### [MATERIAL TO PROCESS]
# # #

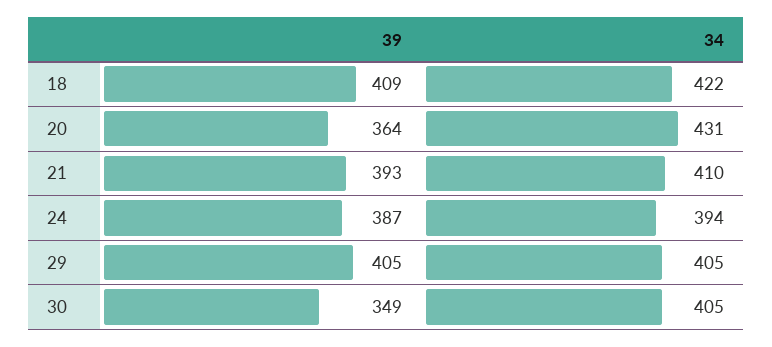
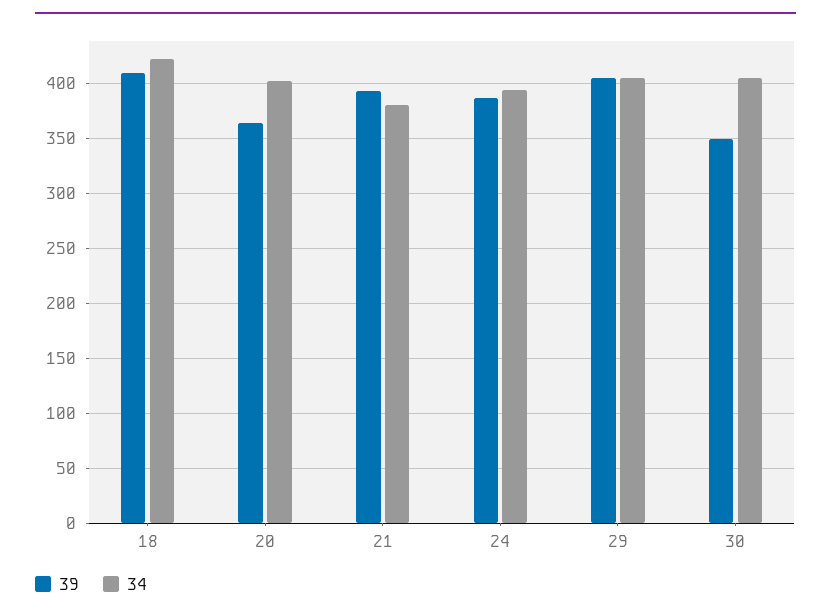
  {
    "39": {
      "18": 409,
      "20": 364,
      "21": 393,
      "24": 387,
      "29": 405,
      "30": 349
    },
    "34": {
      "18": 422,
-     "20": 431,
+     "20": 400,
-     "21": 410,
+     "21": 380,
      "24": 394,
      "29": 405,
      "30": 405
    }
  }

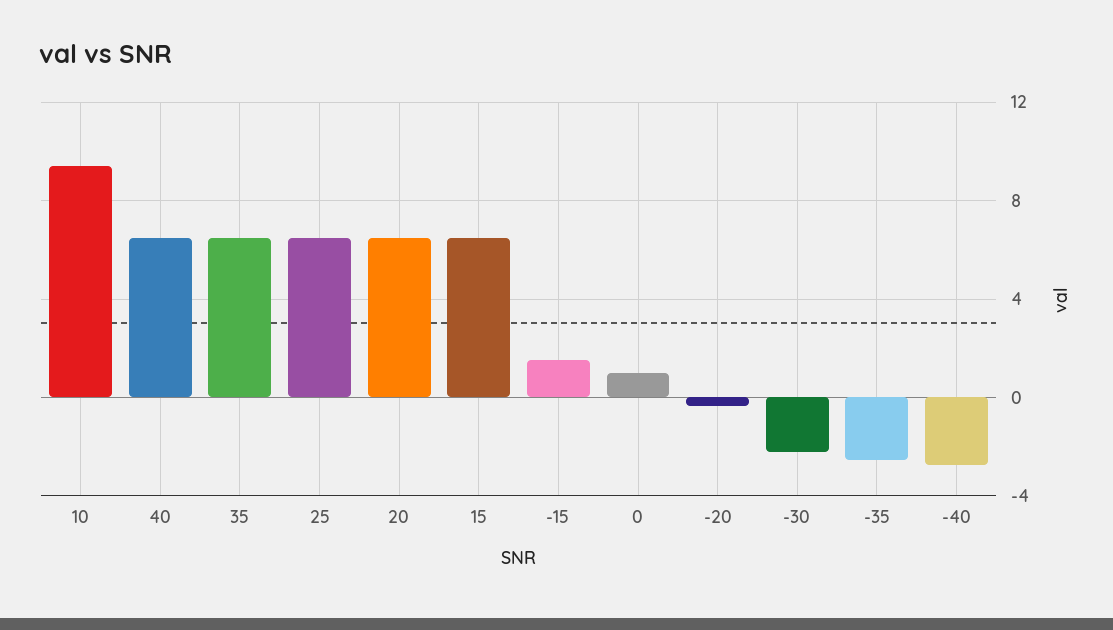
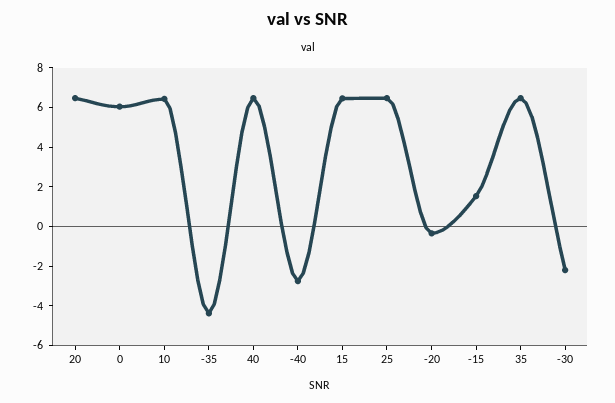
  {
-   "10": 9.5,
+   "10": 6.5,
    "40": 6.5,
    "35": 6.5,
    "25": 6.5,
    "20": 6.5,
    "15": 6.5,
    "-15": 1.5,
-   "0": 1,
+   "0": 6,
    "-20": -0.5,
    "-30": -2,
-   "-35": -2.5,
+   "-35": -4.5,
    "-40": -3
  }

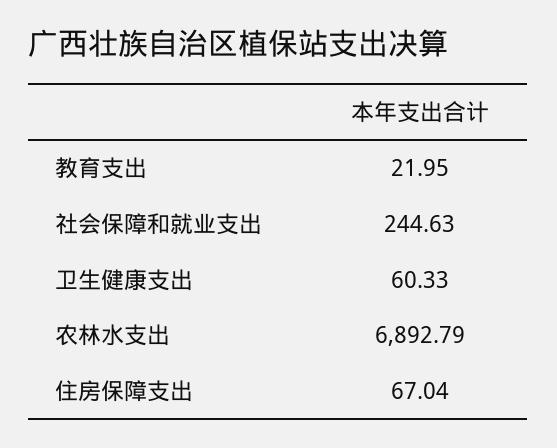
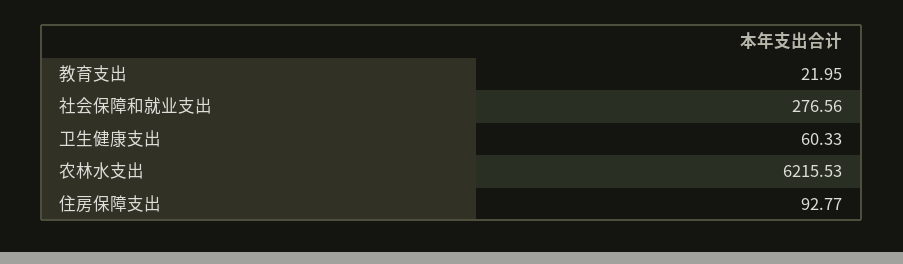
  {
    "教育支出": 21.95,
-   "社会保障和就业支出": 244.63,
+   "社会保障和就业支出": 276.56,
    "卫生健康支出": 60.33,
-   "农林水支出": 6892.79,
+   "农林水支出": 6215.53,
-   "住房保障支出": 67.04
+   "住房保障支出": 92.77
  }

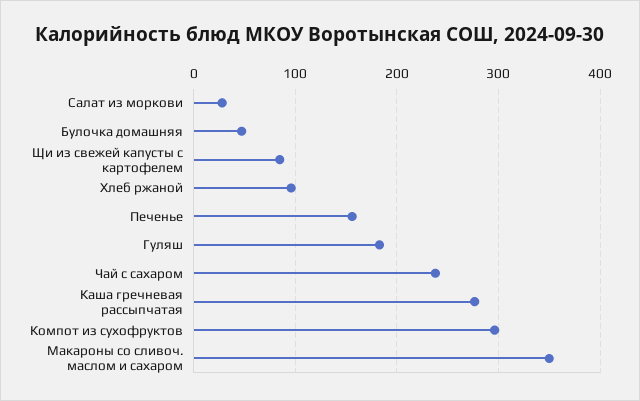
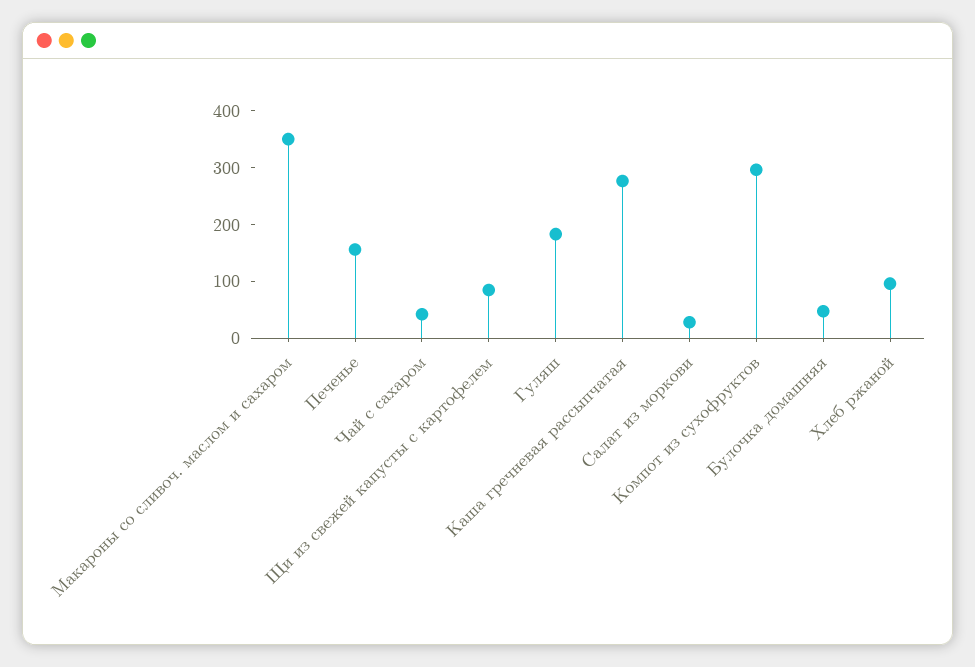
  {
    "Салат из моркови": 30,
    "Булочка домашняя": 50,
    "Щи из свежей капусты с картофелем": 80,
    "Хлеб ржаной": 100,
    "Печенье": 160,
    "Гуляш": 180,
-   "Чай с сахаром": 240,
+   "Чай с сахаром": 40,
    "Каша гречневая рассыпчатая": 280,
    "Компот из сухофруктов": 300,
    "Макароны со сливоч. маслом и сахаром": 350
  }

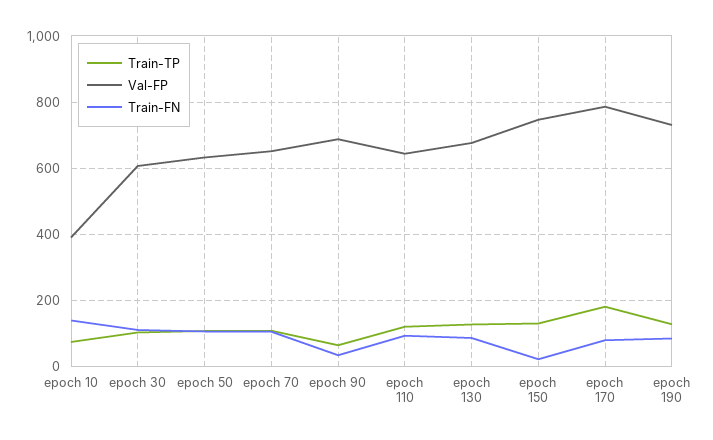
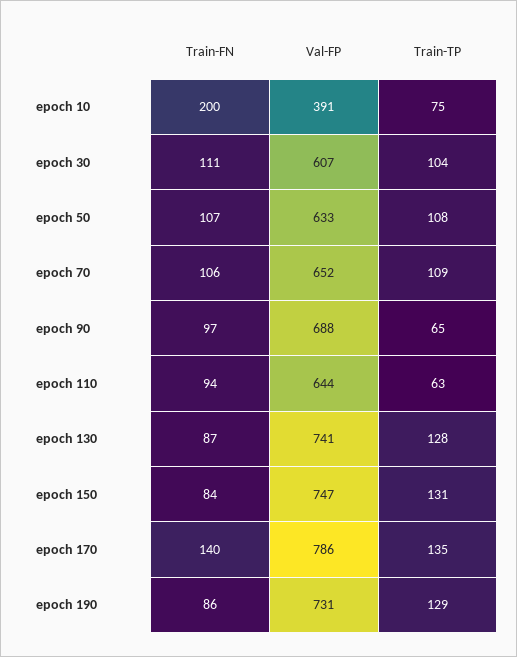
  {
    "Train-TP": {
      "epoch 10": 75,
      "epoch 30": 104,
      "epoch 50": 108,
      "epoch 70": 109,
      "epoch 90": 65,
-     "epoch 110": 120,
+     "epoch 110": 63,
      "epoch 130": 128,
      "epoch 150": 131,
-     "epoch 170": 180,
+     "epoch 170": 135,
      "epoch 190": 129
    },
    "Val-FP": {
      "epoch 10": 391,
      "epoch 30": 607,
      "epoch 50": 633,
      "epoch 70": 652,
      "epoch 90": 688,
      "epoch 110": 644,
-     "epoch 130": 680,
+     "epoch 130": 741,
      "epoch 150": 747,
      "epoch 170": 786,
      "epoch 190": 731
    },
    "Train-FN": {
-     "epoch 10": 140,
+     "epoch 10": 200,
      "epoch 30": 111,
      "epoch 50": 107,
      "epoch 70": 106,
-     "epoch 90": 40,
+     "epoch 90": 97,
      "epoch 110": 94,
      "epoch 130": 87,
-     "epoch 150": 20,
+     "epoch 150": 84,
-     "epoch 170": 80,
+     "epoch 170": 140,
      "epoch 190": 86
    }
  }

# # #

### [PROBLEM DESCRIPTION]
Report how many lines of the data contain the word "сахаром", using the number alone.

### [TASK ANSWER]
3